We use the VOSK model with the Kaldi backend for efficient Speech-to-Text on the edge. Please make sure you installed Kaldi before running this package. Kaldi and Vosk are already installed in our latest Gentoo build for the Pepper robot.
The code is made to work on the Pepper robot.
The SpeechToText.py node initializes the SoundProcessingModule, which is what detects and records speech using dynamically adjusted parameters (so that it doesn't record whatever noise is present, only the human voice speaking to it).
The SoundProcessingModule recognizes four states: Silence, PossibleSpeech, Speech, and PossibleSilence. It starts recording when it reaches the Speech state (and also saves a pre-recorded buffer so that the first words spoken, in the PossibleSpeech state, aren't lost) and stops when it reaches the Silence state. The recording is saved continuously into a buffer and then fed to the Speech-to-Text model. The Vosk model performs speech recognition in a stream-like manner, making it possible to start decoding the speech before the person ends their talk, which saves a considerable amount of time and makes the process almost real-time.
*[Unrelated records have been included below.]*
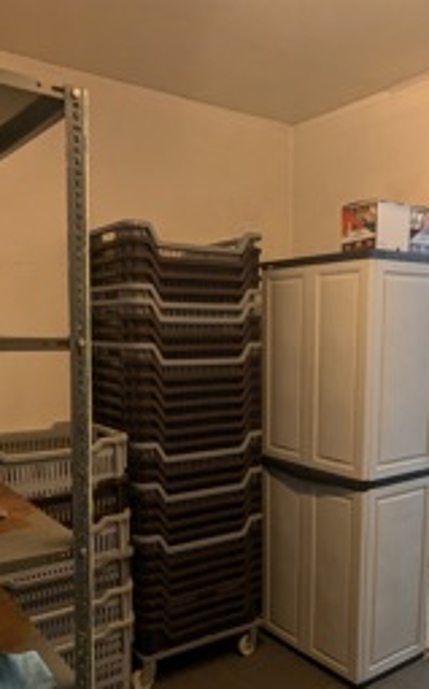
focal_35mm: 32
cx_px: 263
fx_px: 600
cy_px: 454
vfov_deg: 58.5
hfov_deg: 39.2
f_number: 2.2
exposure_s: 1/33.3
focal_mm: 2.35
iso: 137
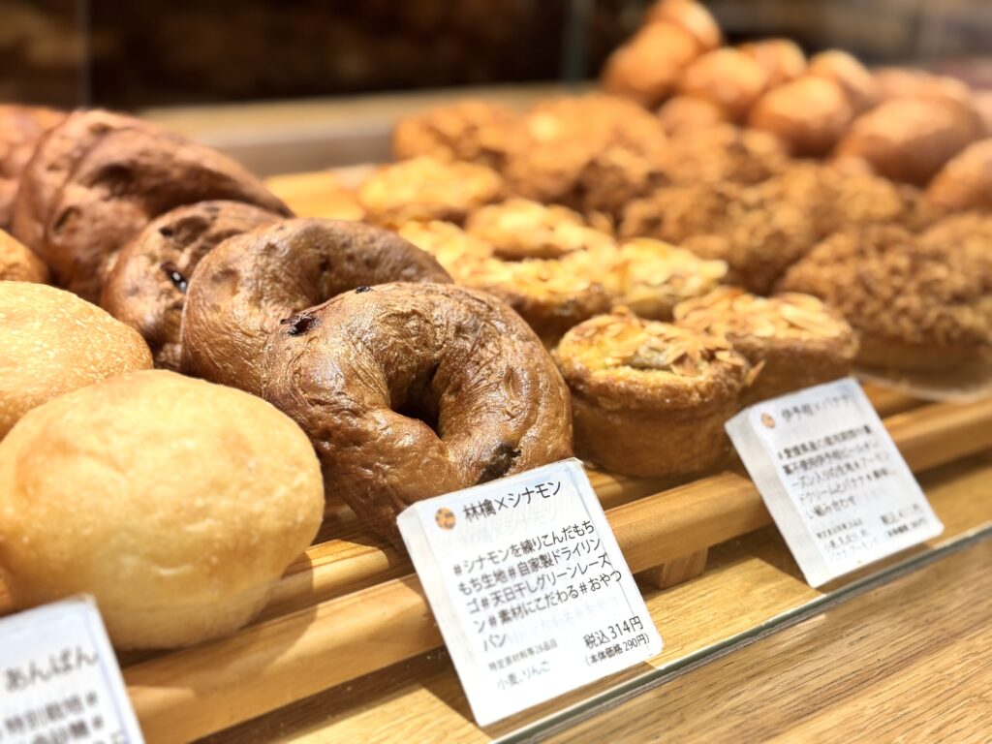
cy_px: 372
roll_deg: -4.7
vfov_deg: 30.3
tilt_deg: -21.0
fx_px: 1376
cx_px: 496
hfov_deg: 39.7
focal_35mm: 48
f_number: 1.78
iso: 50
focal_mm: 6.76
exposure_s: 1/100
The final transcript is then sent to a ROS topic.
/robobreizh/dialog_pepper/text_to_speech_srv (Msg)
/robobreizh/dialog_pepper/speech_to_intent (Action)
The services can be started using
rosrun dialog_pepper [service_name].py
If you use this project, please consider citing:
@incollection{buche2023robocup,
title={RoboCup@ Home SSPL Champion 2023: RoboBreizh, a Fully Embedded Approach},
author={Buche, C{\'e}dric and Neau, Ma{\"e}lic and Ung, Thomas and Li, Louis and Wang, Sinuo and Bono, C{\'e}dric Le},
booktitle={Robot World Cup},
pages={374--385},
year={2023},
publisher={Springer}
}